Data records:

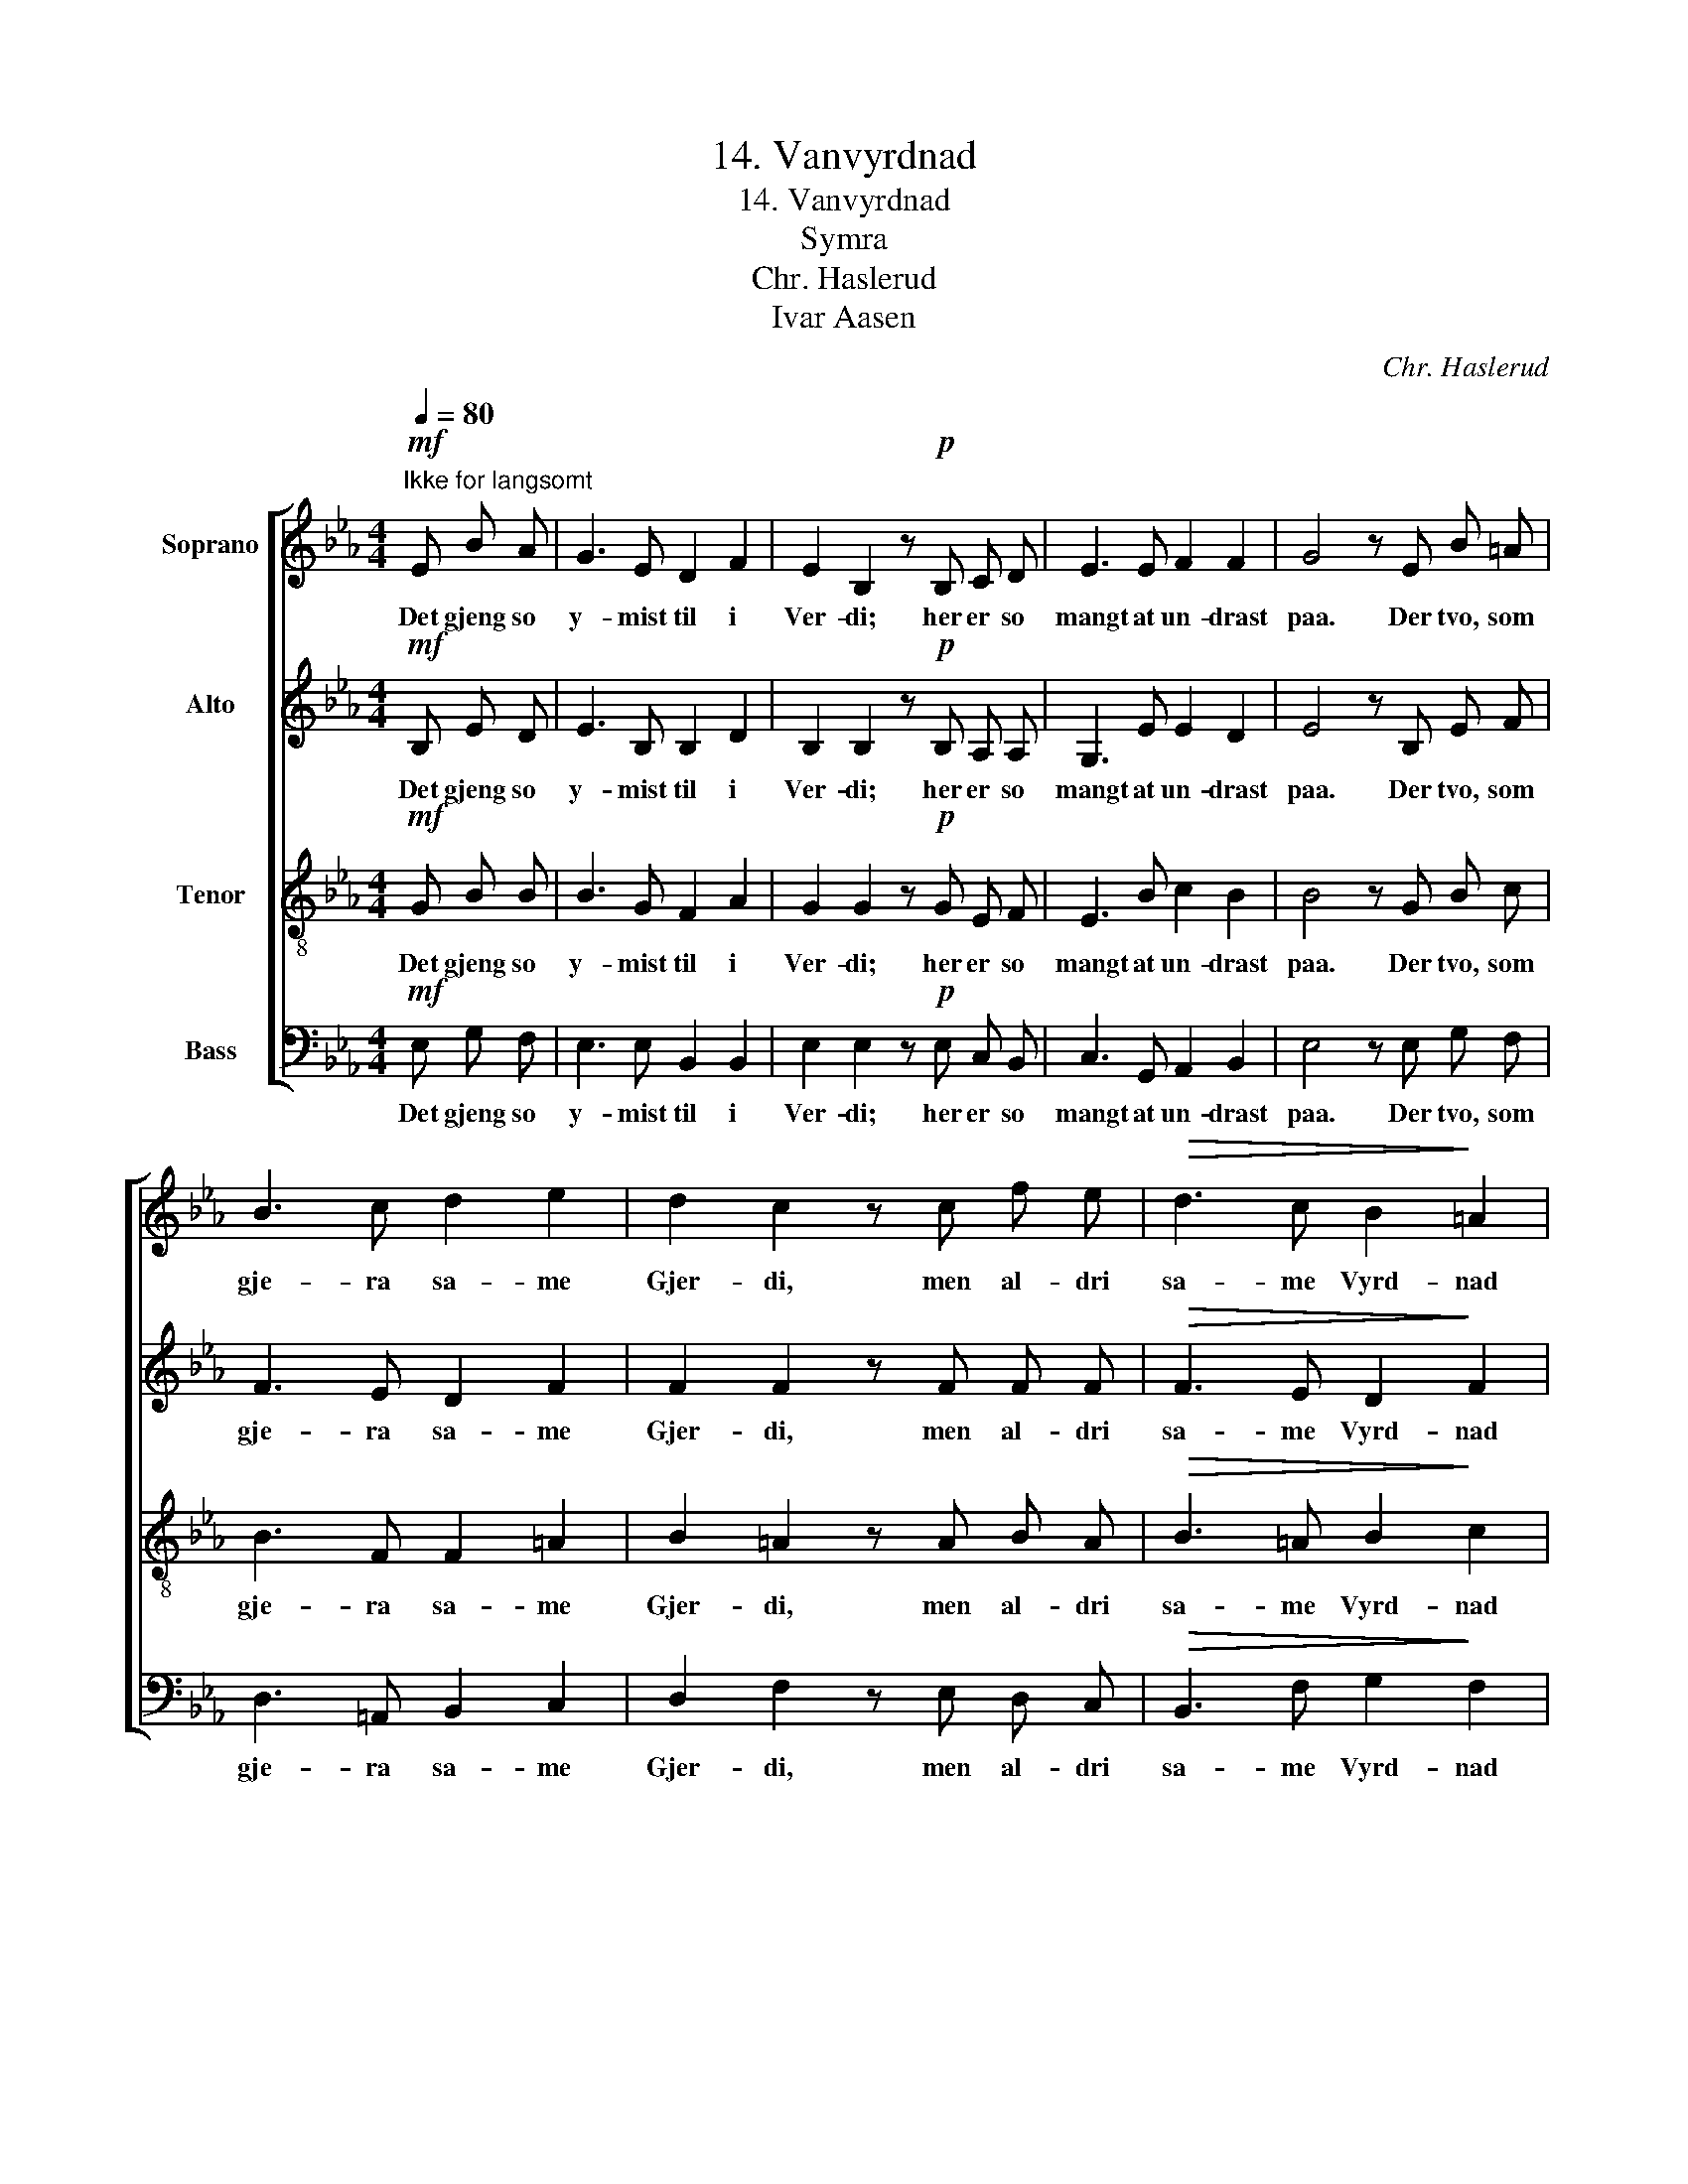 X:1
T:14. Vanvyrdnad
T:14. Vanvyrdnad
T:Symra
T:Chr. Haslerud
T:Ivar Aasen
C:Chr. Haslerud
Z:Ivar Aasen
%%score [ 1 2 3 4 ]
L:1/8
Q:1/4=80
M:4/4
K:Eb
V:1 treble nm="Soprano"
V:2 treble nm="Alto"
V:3 treble-8 nm="Tenor"
V:4 bass nm="Bass"
V:1
!mf!"^Ikke for langsomt" E B A | G3 E D2 F2 | E2 B,2 z!p! B, C D | E3 E F2 F2 | G4 z E B =A | %5
w: Det gjeng so|y- mist til i|Ver- di; her er so|mangt at un- drast|paa. Der tvo, som|
 B3 c d2 e2 | d2 c2 z c f e |!>(! d3 c B2!>)! =A2 | B4 z!p! B A G | F3 G A2 B2 | c2 B2 z B c d | %11
w: gje- ra sa- me|Gjer- di, men al- dri|sa- me Vyrd- nad|faa. Den ei- ne|fær seg Ros og|Mæ- ta, og hin fær|
 e2 c2 B2 A2 | G4 z!f! E F G | A2 B2 c2 d2 | e2 B2 z e c A | G3 G F2 F2 | E4 z |] %17
w: hel- der Last og|Skam; den ei- ne|gjeng i Lyst og|Kjæ- ta, og hin fær|al- dri, Fo- ten|fram.|
V:2
!mf! B, E D | E3 B, B,2 D2 | B,2 B,2 z!p! B, A, A, | G,3 E E2 D2 | E4 z B, E F | F3 E D2 F2 | %6
w: Det gjeng so|y- mist til i|Ver- di; her er so|mangt at un- drast|paa. Der tvo, som|gje- ra sa- me|
 F2 F2 z F F F |!>(! F3 E D2!>)! F2 | F4 z!p! G F E | D3 E F2 (FE) | E2 E2 z G A F | %11
w: Gjer- di, men al- dri|sa- me Vyrd- nad|faa. Den ei- ne|fær seg Ros og _|Mæ- ta, og hin fær|
 G2 E2 (FE) D2 | E4 z!f! E E E | E2 G2 A2 F2 | E2 E2 z E E F | E3 E E2 D2 | B,4 z |] %17
w: hel- der Last _ og|Skam; den ei- ne|gjeng i Lyst og|Kjæ- ta, og hin fær|al- dri, Fo- ten|fram.|
V:3
!mf! G B B | B3 G F2 A2 | G2 G2 z!p! G E F | E3 B c2 B2 | B4 z G B c | B3 F F2 =A2 | %6
w: Det gjeng so|y- mist til i|Ver- di; her er so|mangt at un- drast|paa. Der tvo, som|gje- ra sa- me|
 B2 =A2 z A B A |!>(! B3 =A B2!>)! c2 | d4 z4 | z!p! B B B A G F G | A2 G2 z4 | z B c A F G A B | %12
w: Gjer- di, men al- dri|sa- me Vyrd- nad|faa.|Den ei- ne fær seg Ros og|Mæ- ta,|og hin fær hel- der Last og|
 B4 z!f! G A B | c2 _d2 e2 B2 | B2 B2 z B A c | B3 B B2 A2 | G4 z |] %17
w: Skam; den ei- ne|gjeng i Lyst og|Kjæ- ta, og hin fær|al- dri, Fo- ten|fram.|
V:4
!mf! E, G, F, | E,3 E, B,,2 B,,2 | E,2 E,2 z!p! E, C, B,, | C,3 G,, A,,2 B,,2 | E,4 z E, G, F, | %5
w: Det gjeng so|y- mist til i|Ver- di; her er so|mangt at un- drast|paa. Der tvo, som|
 D,3 =A,, B,,2 C,2 | D,2 F,2 z E, D, C, |!>(! B,,3 F, G,2!>)! F,2 | B,,4 z4 | %9
w: gje- ra sa- me|Gjer- di, men al- dri|sa- me Vyrd- nad|faa.|
 z!p! A, A, G, F, E, D, E, | A,,2 E,2 z4 | z G,, A,, C, D, E, F, B,, | E,4 z!f! E, E, _D, | %13
w: Den ei- ne fær seg Ros og|Mæ- ta,|og hin fær hel- der Last og|Skam; den ei- ne|
 C,2 B,,2 A,,2 A,2 | G,2 G,2 z G, A, A,, | B,,3 B,, B,,2 B,,2 | E,4 z |] %17
w: gjeng i Lyst og|Kjæ- ta, og hin fær|al- dri, Fo- ten|fram.|

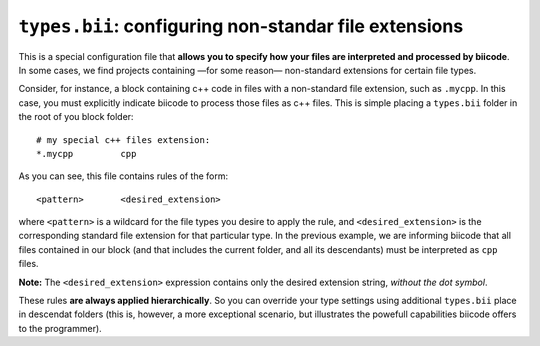 .. _types_bii:

``types.bii``: configuring non-standar file extensions
=======================================================

This is a special configuration file that **allows you to specify how your files are interpreted and processed by biicode**. In some cases, we find projects containing —for some reason— non-standard extensions for certain file types. 

Consider, for instance, a block containing c++ code in files with a non-standard file extension, such as ``.mycpp``. In this case, you must explicitly indicate biicode to process those files as c++ files. This is simple placing a ``types.bii`` folder in the root of you block folder: ::

	# my special c++ files extension:
	*.mycpp		cpp

As you can see, this file contains rules of the form: ::

	<pattern> 	<desired_extension>

where ``<pattern>`` is a wildcard for the file types you desire to apply the rule, and ``<desired_extension>`` is the corresponding standard file extension for that particular type. In the previous example, we are informing biicode that all files contained in our block (and that includes the current folder, and all its descendants) must be interpreted as ``cpp`` files.

**Note:** The ``<desired_extension>`` expression contains only the desired extension string, *without the dot symbol*.

These rules **are always applied hierarchically**. So you can override your type settings using additional ``types.bii`` place in descendat folders (this is, however, a more exceptional scenario, but illustrates the powefull capabilities biicode offers to the programmer).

• TASK DESCRIPTION
Exact copy, no pictures: reproduce every record as it stands.

• SOLUTION TO THIS EXERCISE
 X:1
T:14. Vanvyrdnad
T:14. Vanvyrdnad
T:Symra
T:Chr. Haslerud
T:Ivar Aasen
C:Chr. Haslerud
Z:Ivar Aasen
%%score [ 1 2 3 4 ]
L:1/8
Q:1/4=80
M:4/4
K:Eb
V:1 treble nm="Soprano"
V:2 treble nm="Alto"
V:3 treble-8 nm="Tenor"
V:4 bass nm="Bass"
V:1
!mf!"^Ikke for langsomt" E B A | G3 E D2 F2 | E2 B,2 z!p! B, C D | E3 E F2 F2 | G4 z E B =A | %5
w: Det gjeng so|y- mist til i|Ver- di; her er so|mangt at un- drast|paa. Der tvo, som|
 B3 c d2 e2 | d2 c2 z c f e |!>(! d3 c B2!>)! =A2 | B4 z!p! B A G | F3 G A2 B2 | c2 B2 z B c d | %11
w: gje- ra sa- me|Gjer- di, men al- dri|sa- me Vyrd- nad|faa. Den ei- ne|fær seg Ros og|Mæ- ta, og hin fær|
 e2 c2 B2 A2 | G4 z!f! E F G | A2 B2 c2 d2 | e2 B2 z e c A | G3 G F2 F2 | E4 z |] %17
w: hel- der Last og|Skam; den ei- ne|gjeng i Lyst og|Kjæ- ta, og hin fær|al- dri, Fo- ten|fram.|
V:2
!mf! B, E D | E3 B, B,2 D2 | B,2 B,2 z!p! B, A, A, | G,3 E E2 D2 | E4 z B, E F | F3 E D2 F2 | %6
w: Det gjeng so|y- mist til i|Ver- di; her er so|mangt at un- drast|paa. Der tvo, som|gje- ra sa- me|
 F2 F2 z F F F |!>(! F3 E D2!>)! F2 | F4 z!p! G F E | D3 E F2 (FE) | E2 E2 z G A F | %11
w: Gjer- di, men al- dri|sa- me Vyrd- nad|faa. Den ei- ne|fær seg Ros og _|Mæ- ta, og hin fær|
 G2 E2 (FE) D2 | E4 z!f! E E E | E2 G2 A2 F2 | E2 E2 z E E F | E3 E E2 D2 | B,4 z |] %17
w: hel- der Last _ og|Skam; den ei- ne|gjeng i Lyst og|Kjæ- ta, og hin fær|al- dri, Fo- ten|fram.|
V:3
!mf! G B B | B3 G F2 A2 | G2 G2 z!p! G E F | E3 B c2 B2 | B4 z G B c | B3 F F2 =A2 | %6
w: Det gjeng so|y- mist til i|Ver- di; her er so|mangt at un- drast|paa. Der tvo, som|gje- ra sa- me|
 B2 =A2 z A B A |!>(! B3 =A B2!>)! c2 | d4 z4 | z!p! B B B A G F G | A2 G2 z4 | z B c A F G A B | %12
w: Gjer- di, men al- dri|sa- me Vyrd- nad|faa.|Den ei- ne fær seg Ros og|Mæ- ta,|og hin fær hel- der Last og|
 B4 z!f! G A B | c2 _d2 e2 B2 | B2 B2 z B A c | B3 B B2 A2 | G4 z |] %17
w: Skam; den ei- ne|gjeng i Lyst og|Kjæ- ta, og hin fær|al- dri, Fo- ten|fram.|
V:4
!mf! E, G, F, | E,3 E, B,,2 B,,2 | E,2 E,2 z!p! E, C, B,, | C,3 G,, A,,2 B,,2 | E,4 z E, G, F, | %5
w: Det gjeng so|y- mist til i|Ver- di; her er so|mangt at un- drast|paa. Der tvo, som|
 D,3 =A,, B,,2 C,2 | D,2 F,2 z E, D, C, |!>(! B,,3 F, G,2!>)! F,2 | B,,4 z4 | %9
w: gje- ra sa- me|Gjer- di, men al- dri|sa- me Vyrd- nad|faa.|
 z!p! A, A, G, F, E, D, E, | A,,2 E,2 z4 | z G,, A,, C, D, E, F, B,, | E,4 z!f! E, E, _D, | %13
w: Den ei- ne fær seg Ros og|Mæ- ta,|og hin fær hel- der Last og|Skam; den ei- ne|
 C,2 B,,2 A,,2 A,2 | G,2 G,2 z G, A, A,, | B,,3 B,, B,,2 B,,2 | E,4 z |] %17
w: gjeng i Lyst og|Kjæ- ta, og hin fær|al- dri, Fo- ten|fram.|

 .. _types_bii:

``types.bii``: configuring non-standar file extensions
=======================================================

This is a special configuration file that **allows you to specify how your files are interpreted and processed by biicode**. In some cases, we find projects containing —for some reason— non-standard extensions for certain file types. 

Consider, for instance, a block containing c++ code in files with a non-standard file extension, such as ``.mycpp``. In this case, you must explicitly indicate biicode to process those files as c++ files. This is simple placing a ``types.bii`` folder in the root of you block folder: ::

	# my special c++ files extension:
	*.mycpp		cpp

As you can see, this file contains rules of the form: ::

	<pattern> 	<desired_extension>

where ``<pattern>`` is a wildcard for the file types you desire to apply the rule, and ``<desired_extension>`` is the corresponding standard file extension for that particular type. In the previous example, we are informing biicode that all files contained in our block (and that includes the current folder, and all its descendants) must be interpreted as ``cpp`` files.

**Note:** The ``<desired_extension>`` expression contains only the desired extension string, *without the dot symbol*.

These rules **are always applied hierarchically**. So you can override your type settings using additional ``types.bii`` place in descendat folders (this is, however, a more exceptional scenario, but illustrates the powefull capabilities biicode offers to the programmer).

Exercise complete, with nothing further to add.